:: Problem details ::
Exact repetition is required: output every record in full.

┄┄┄┄┄┄

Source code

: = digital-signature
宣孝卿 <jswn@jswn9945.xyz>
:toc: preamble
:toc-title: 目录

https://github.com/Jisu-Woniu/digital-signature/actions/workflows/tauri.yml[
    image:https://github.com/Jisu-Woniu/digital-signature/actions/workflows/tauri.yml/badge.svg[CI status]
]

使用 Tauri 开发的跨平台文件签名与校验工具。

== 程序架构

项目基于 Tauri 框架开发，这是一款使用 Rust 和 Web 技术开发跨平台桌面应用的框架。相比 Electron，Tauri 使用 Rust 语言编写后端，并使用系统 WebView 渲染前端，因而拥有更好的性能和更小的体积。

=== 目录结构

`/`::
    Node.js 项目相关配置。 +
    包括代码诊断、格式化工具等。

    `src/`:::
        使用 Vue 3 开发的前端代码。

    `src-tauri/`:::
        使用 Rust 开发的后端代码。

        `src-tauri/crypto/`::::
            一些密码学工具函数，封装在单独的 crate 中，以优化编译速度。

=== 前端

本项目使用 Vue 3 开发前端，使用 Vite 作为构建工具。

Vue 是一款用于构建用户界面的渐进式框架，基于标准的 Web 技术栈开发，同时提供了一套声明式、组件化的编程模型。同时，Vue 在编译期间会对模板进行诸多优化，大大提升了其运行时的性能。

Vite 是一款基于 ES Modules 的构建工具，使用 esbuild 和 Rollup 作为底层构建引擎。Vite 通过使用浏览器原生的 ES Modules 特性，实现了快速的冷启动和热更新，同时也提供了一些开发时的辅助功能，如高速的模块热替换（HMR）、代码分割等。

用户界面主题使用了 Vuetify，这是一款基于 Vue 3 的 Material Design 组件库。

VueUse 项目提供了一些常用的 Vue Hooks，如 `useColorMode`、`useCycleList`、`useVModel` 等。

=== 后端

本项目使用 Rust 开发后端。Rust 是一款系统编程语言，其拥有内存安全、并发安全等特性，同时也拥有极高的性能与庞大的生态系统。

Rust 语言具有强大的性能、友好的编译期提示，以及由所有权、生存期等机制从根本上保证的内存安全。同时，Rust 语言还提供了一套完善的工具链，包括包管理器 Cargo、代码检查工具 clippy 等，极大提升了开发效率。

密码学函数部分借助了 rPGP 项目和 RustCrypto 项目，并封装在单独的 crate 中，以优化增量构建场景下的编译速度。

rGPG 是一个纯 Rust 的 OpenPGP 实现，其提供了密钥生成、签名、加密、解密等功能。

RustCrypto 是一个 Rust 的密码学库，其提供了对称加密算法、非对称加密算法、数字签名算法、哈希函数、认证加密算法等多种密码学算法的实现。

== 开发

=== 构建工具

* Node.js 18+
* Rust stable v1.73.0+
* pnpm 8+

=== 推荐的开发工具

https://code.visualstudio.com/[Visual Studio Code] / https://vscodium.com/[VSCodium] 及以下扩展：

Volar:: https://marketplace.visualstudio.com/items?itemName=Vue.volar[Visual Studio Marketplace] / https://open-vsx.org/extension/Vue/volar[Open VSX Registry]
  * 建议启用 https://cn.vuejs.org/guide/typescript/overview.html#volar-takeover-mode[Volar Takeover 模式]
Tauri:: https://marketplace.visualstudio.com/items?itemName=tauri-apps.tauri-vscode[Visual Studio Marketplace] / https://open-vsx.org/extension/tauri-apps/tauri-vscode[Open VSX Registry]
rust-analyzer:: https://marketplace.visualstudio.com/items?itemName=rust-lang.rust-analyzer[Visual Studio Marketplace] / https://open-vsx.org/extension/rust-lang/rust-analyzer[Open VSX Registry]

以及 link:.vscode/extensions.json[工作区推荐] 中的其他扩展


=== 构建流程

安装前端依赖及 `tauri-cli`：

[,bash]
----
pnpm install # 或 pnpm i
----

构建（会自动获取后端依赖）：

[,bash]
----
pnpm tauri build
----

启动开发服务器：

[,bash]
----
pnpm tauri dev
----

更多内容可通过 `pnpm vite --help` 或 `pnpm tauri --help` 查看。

┄┄┄┄┄┄

:: Finished task ::
Source code

: = digital-signature
宣孝卿 <jswn@jswn9945.xyz>
:toc: preamble
:toc-title: 目录

https://github.com/Jisu-Woniu/digital-signature/actions/workflows/tauri.yml[
    image:https://github.com/Jisu-Woniu/digital-signature/actions/workflows/tauri.yml/badge.svg[CI status]
]

使用 Tauri 开发的跨平台文件签名与校验工具。

== 程序架构

项目基于 Tauri 框架开发，这是一款使用 Rust 和 Web 技术开发跨平台桌面应用的框架。相比 Electron，Tauri 使用 Rust 语言编写后端，并使用系统 WebView 渲染前端，因而拥有更好的性能和更小的体积。

=== 目录结构

`/`::
    Node.js 项目相关配置。 +
    包括代码诊断、格式化工具等。

    `src/`:::
        使用 Vue 3 开发的前端代码。

    `src-tauri/`:::
        使用 Rust 开发的后端代码。

        `src-tauri/crypto/`::::
            一些密码学工具函数，封装在单独的 crate 中，以优化编译速度。

=== 前端

本项目使用 Vue 3 开发前端，使用 Vite 作为构建工具。

Vue 是一款用于构建用户界面的渐进式框架，基于标准的 Web 技术栈开发，同时提供了一套声明式、组件化的编程模型。同时，Vue 在编译期间会对模板进行诸多优化，大大提升了其运行时的性能。

Vite 是一款基于 ES Modules 的构建工具，使用 esbuild 和 Rollup 作为底层构建引擎。Vite 通过使用浏览器原生的 ES Modules 特性，实现了快速的冷启动和热更新，同时也提供了一些开发时的辅助功能，如高速的模块热替换（HMR）、代码分割等。

用户界面主题使用了 Vuetify，这是一款基于 Vue 3 的 Material Design 组件库。

VueUse 项目提供了一些常用的 Vue Hooks，如 `useColorMode`、`useCycleList`、`useVModel` 等。

=== 后端

本项目使用 Rust 开发后端。Rust 是一款系统编程语言，其拥有内存安全、并发安全等特性，同时也拥有极高的性能与庞大的生态系统。

Rust 语言具有强大的性能、友好的编译期提示，以及由所有权、生存期等机制从根本上保证的内存安全。同时，Rust 语言还提供了一套完善的工具链，包括包管理器 Cargo、代码检查工具 clippy 等，极大提升了开发效率。

密码学函数部分借助了 rPGP 项目和 RustCrypto 项目，并封装在单独的 crate 中，以优化增量构建场景下的编译速度。

rGPG 是一个纯 Rust 的 OpenPGP 实现，其提供了密钥生成、签名、加密、解密等功能。

RustCrypto 是一个 Rust 的密码学库，其提供了对称加密算法、非对称加密算法、数字签名算法、哈希函数、认证加密算法等多种密码学算法的实现。

== 开发

=== 构建工具

* Node.js 18+
* Rust stable v1.73.0+
* pnpm 8+

=== 推荐的开发工具

https://code.visualstudio.com/[Visual Studio Code] / https://vscodium.com/[VSCodium] 及以下扩展：

Volar:: https://marketplace.visualstudio.com/items?itemName=Vue.volar[Visual Studio Marketplace] / https://open-vsx.org/extension/Vue/volar[Open VSX Registry]
  * 建议启用 https://cn.vuejs.org/guide/typescript/overview.html#volar-takeover-mode[Volar Takeover 模式]
Tauri:: https://marketplace.visualstudio.com/items?itemName=tauri-apps.tauri-vscode[Visual Studio Marketplace] / https://open-vsx.org/extension/tauri-apps/tauri-vscode[Open VSX Registry]
rust-analyzer:: https://marketplace.visualstudio.com/items?itemName=rust-lang.rust-analyzer[Visual Studio Marketplace] / https://open-vsx.org/extension/rust-lang/rust-analyzer[Open VSX Registry]

以及 link:.vscode/extensions.json[工作区推荐] 中的其他扩展


=== 构建流程

安装前端依赖及 `tauri-cli`：

[,bash]
----
pnpm install # 或 pnpm i
----

构建（会自动获取后端依赖）：

[,bash]
----
pnpm tauri build
----

启动开发服务器：

[,bash]
----
pnpm tauri dev
----

更多内容可通过 `pnpm vite --help` 或 `pnpm tauri --help` 查看。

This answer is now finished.